Worked well as the tanks of the 15th Panzer division 16th mechanized corps of the southwestern front. During a counterattack in the direction of Zhitomir, a platoon of T-28 under the command of Lieutenant V. Sumtsova “knocked out three German tanks, crushed two anti-tank guns, seven vehicles, destroyed several dozen infantry soldiers”.
 
The T-28 tank gun L-10. 1938 Tank Museum in parola, Finland
 
The T-28 tank gun L-10. 1938 Tank Museum in parola, Finland
 
Tank T-28 with 76-mm cannon. Central Armed forces Museum, Moscow
 
Tank T-28 with 76-mm cannon. Central Armed forces Museum, Moscow

 
In the Western Special Military district T-28 under the command of major Vasechkina, driven by a mechanic Malko, made a sudden RAID on the Germans captured Minsk, ramming cars and trucks, consuming fire of guns and machine guns, battling soldiers.
 
Latest information about participation in the fighting of tanks T-28 belong to the period of the defense of Moscow in winter 1941/42 and the city of Leningrad in 1942 where they were used primarily as a “dead tanks” (combat machine located in the tank trench).
 
Army General Dmitry Lelyushenko, commander of the 30th army near Moscow, testifies to the actions of tankers: “for the fourth tank in focus shot from a stationary gun emplacements -T-28 – Sergeant Serebryakov; three tanks were burning from the gun of Sergeant Korneev”.
 
Such exploits of tank crews could be a lot. They were committed not only with the incomparable bravery of our soldiers, but also perfect for that time, military technology, created by our tank builders.
 
However, many T-28 “due to irrational use of tanks, lack of fuel and ammunition, as well as technical deterioration and a complete lack of spare parts” in the first months of the war were lost.
 
Production of the T-28 was discontinued in 1940, despite the great constructive reserve.
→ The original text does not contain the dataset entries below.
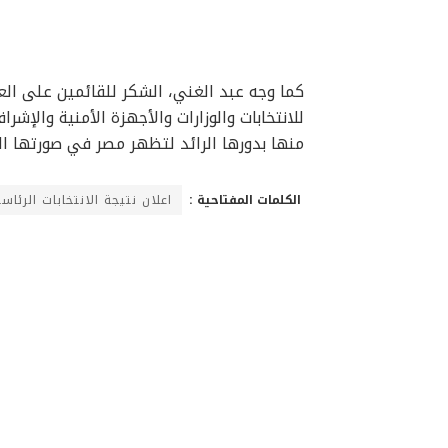
كما وجه عبد الغني، الشكر للقائمين على العم
للانتخابات والوزارات والأجهزة الأمنية والإش
منها بدورها الرائد لتظهر مصر في صورتها الح
الكلمات المفتاحية :
اعلان نتيجة الانتخابات الرئاس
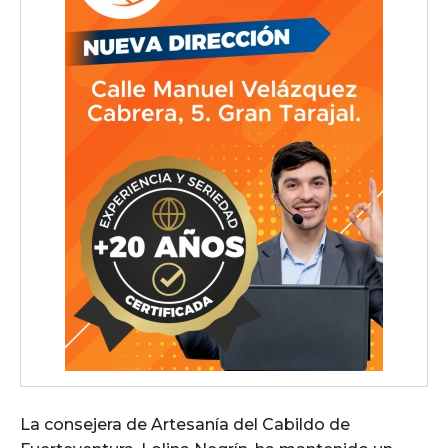
La consejera de Artesanía del Cabildo de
So, the tank was very successfully tested with 85-mm gun f-39 with a barrel length of 52 PBC. Its chassis was created prototypes of self-propelled artillery su-14 and SU-14-1 with the 203 mm and 152-mm cannons, experienced of 152.4 mm self-propelled mortar, a 76-mm antiaircraft self-propelled gun SU-8, tank-electrothermic, bridge tank it-28.
 
However, as time went on, and replace the T-28 tank factories began to produce new famous tanks T-34 and KV.